Gege mengangguk. “Lancar. Seminarnya sebentar sih, cuma ... perjalanannya itu lho yang jauh banget.”

“Gue nggak expect Yesa bakal nyusul o ke sana sih kemarin,” lanjut Samira. “Kayak, dia tuh khawatir banget.” 

“Dia rela ujan-ujanan tahu, berangkat lagi beneran ujan gede,” jelas Juana. “Dia beneran khawatir sama lo, Ge.” 

“Takut kali Gege diapa-apain,” tambah Keiya. “Sama Kama.” 

“Terus lo akhirnya nginep di mana, Ge?” tanya Cleona. 

Nah, ini yang bikin males. Daripada berbohong, Gege lebih memilih untuk memberikan jawaban aman yang tidak terlalu detail. “Ya di penginapan, di Lembang.” 

“Ge, masa Kama bilang dia punya villa di Lembang dan mau ngajak kita ke sana?” ujar Cleona. 

“Oh, seru tuh. Kapan, Na?” tanya Keiya. 

“Nggak tahu, mungkin nanti kalau weekend,” jawab Cleona. 

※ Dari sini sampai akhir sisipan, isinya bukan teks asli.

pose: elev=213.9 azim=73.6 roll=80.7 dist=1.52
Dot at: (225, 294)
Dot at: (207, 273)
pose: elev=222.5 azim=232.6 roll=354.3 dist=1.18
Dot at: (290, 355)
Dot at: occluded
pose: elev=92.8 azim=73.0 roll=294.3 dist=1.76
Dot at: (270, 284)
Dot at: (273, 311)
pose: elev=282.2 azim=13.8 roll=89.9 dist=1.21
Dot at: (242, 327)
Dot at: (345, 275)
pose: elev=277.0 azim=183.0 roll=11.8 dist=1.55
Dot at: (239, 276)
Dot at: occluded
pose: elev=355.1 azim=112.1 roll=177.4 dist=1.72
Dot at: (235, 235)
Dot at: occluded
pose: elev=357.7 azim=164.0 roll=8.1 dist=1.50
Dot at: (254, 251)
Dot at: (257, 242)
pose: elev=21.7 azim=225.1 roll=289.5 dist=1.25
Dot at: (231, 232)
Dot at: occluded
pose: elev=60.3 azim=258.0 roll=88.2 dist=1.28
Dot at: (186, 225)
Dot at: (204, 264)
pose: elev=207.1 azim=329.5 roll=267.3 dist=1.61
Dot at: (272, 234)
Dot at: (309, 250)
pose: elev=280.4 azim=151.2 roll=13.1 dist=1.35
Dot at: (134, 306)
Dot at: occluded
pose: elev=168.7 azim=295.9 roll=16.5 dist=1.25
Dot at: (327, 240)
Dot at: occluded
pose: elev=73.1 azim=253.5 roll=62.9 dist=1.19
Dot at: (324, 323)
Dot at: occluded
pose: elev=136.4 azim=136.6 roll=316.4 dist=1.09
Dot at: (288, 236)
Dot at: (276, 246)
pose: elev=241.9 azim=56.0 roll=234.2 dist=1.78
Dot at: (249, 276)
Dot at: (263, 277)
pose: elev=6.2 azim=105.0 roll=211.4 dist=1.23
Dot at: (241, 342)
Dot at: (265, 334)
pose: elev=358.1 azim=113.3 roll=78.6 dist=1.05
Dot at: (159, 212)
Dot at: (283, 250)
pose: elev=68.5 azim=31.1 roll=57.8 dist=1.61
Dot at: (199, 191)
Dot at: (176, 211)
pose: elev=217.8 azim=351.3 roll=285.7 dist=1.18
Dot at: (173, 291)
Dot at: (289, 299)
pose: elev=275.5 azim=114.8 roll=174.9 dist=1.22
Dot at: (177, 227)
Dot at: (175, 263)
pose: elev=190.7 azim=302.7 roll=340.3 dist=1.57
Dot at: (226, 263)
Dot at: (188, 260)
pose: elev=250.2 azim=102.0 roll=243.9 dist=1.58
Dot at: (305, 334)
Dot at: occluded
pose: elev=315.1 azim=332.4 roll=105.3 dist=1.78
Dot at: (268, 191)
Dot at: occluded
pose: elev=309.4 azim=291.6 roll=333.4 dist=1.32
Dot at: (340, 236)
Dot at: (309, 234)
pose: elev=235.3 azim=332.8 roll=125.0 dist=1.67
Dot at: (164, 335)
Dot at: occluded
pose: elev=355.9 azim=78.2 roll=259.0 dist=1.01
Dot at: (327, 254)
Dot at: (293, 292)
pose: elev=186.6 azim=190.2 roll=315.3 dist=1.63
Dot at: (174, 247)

“Ide bagus sih. Udah hampir tiga minggu kita nggak keluar dari Welasasih, sekalinya keluar cuma buat ngurusin kepentingan desa.” Samira membawa kotak P3K. “Ada yang lihat Gesang nggak? Dia nanyain salep buat dadanya yang kemarin kebesot pohon kelapa.” 

“Dia belum balik deh kayaknya,” jawab Juana. “Gue nggak lihat dia dari tadi.”

“Dia lagi bikin konten di sanggar jaipong Tarantaka yang dikelola sama Ibu-ibu perangkat desa, katanya mau ambil video latihannya gitu sebelum nanti ikut ambil video pas mereka pentas di kabupaten,” jelas Cleona.

“Sibuk banget dia,” gumam Gege. Dia menarik sweter yang dikenakannya dan meloloskannya lewat kepala, menyisakan kaus abu-abu berlengan pendek di tubuhnya. Lalu, dia menatap ke kejauhan ke arah para laki-laki yang kini mulai membubarkan diri karena waktu sudah beranjak semakin sore. 

Laki-laki pertama yang berjalan menjauh dari kerumunan itu adalah Yash, dia tampak lelah, wajahnya kusut, beberapa kali menyisir rambutnya dengan jemari sebelum membenarkan letak kacamata. 

“Yash!” Sabine yang sejak tadi sibuk memainkan tisu, kini mendongak saat Yash mulai melepas sandal dan naik ke teras beranda. “Aku bisa sulap!” ujarnya.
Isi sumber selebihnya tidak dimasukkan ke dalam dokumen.